# Usn Bu Ships, A Modern Quartz Reissue.



## Padraig (Jan 16, 2005)

This watch is a modern 'homage' to the Elgin canteen divers that were issued to the US Navy underwater demolition teams. Hamilton issued the first watch of this kind in 1941 and I believe the Elgins were still used during the Korean war. The Elgin watches differed from the Hamilton's by utilising the oversized screw down canteen crown cover.

I got this a few years ago, but rarely wear it. I have no idea who makes it, but I do know that Zeno made a similar quartz model.

The watch has a very solid feeling case, blued lumed hands and comes on a khaki strap.

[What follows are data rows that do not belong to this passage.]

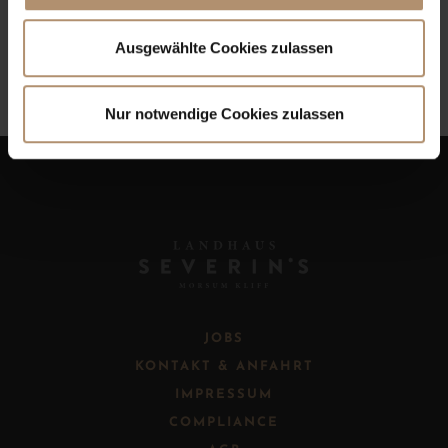
VERFÜGBARKEIT PRÜFEN
Ausgewählte Cookies zulassen
Nur notwendige Cookies zulassen
B
JOBS
KONTAKT & ANFAHRT
IMPRESSUM
COMPLIANCE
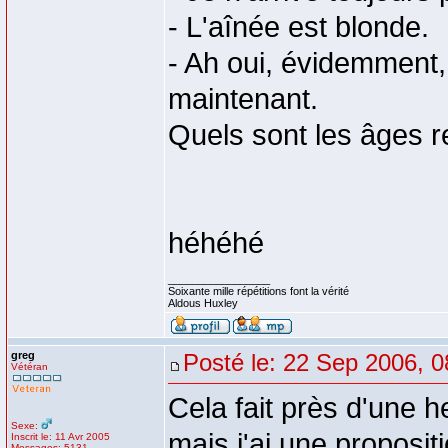
- L'aînée est blonde.
- Ah oui, évidemment,
maintenant.
Quels sont les âges re
héhéhé
_________________
Soixante mille répétitions font la vérité
Aldous Huxley
greg
Posté le: 22 Sep 2006, 0
Vétéran
Cela fait près d'une 
Sexe:
mais j'ai une propositi
Inscrit le: 11 Avr 2005
Messages: 5131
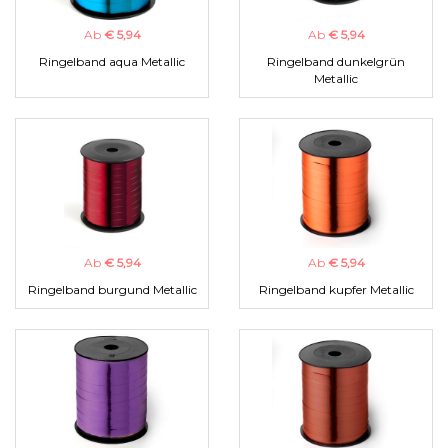
Ab
€ 5,94
Ab
€ 5,94
Ringelband aqua Metallic
Ringelband dunkelgrün
Metallic
Ab
€ 5,94
Ab
€ 5,94
Ringelband burgund Metallic
Ringelband kupfer Metallic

The watch is small, 34mm without the huge canteen, but sit niceley on the wrist.

On the dial it states 'U.S.N BU. Ships and is also marked on the case back.

Here's a few pics.


----------



## hakim (Sep 13, 2004)

Nice one Padraig









Out of all the canteen watches I've seen, I like the Zeno and now this one.

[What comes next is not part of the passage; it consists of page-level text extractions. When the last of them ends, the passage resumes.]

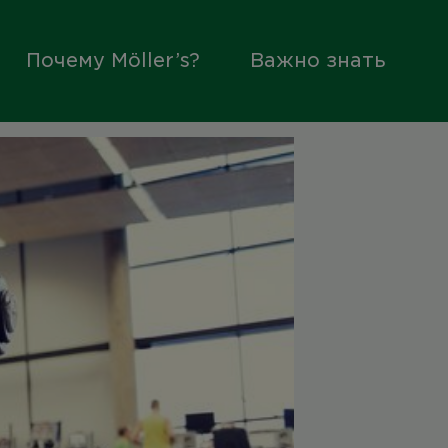
Почему Möller’s?
Важно знать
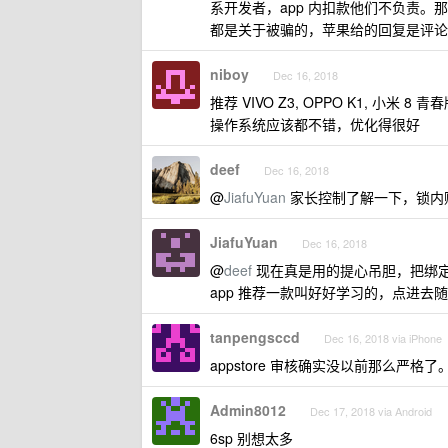
系开发者，app 内扣款他们不负责。
都是关于被骗的，苹果给的回复是评论不
niboy
Dec 16, 2018
推荐 VIVO Z3, OPPO K1, 小米 8
操作系统应该都不错，优化得很好
deef
Dec 16, 2018
@
JiafuYuan
家长控制了解一下，锁内
JiafuYuan
Dec 16, 2018
@
deef
现在真是用的提心吊胆，把绑定的
app 推荐一款叫好好学习的，点进去随
tanpengsccd
Dec 16, 2018 via iPhone
appstore 审核确实没以前那么严
Admin8012
Dec 17, 2018 via Android
6sp 别想太多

You wouldn't be interested in parting with it would you?









I know a nice cosy home that would welcome it!


----------



## mach 0.0013137 (Jan 10, 2005)

Quote [email protected] Jan 20,2005 01:07 PM



> I do know that Zeno made a similar quartz model.


I`ve got a Zeno version of this and its fitted with a manual wind ETA 2801 movement,a really nice watch with a lovely vintage feel to it.Has to be worn on the right wrist with that canteen.I do also have Zeno`s version of the Russian navy canteen watch; 50mm case 68mm to the canteen tip,18mm thick







diffinitely not to be worn on the left wrist.Actually its quite comfortable to wear and really attracts comments( usually concerning my sanity







)


----------



## AlexR (May 11, 2003)

Very nice,I like the canteen watches


----------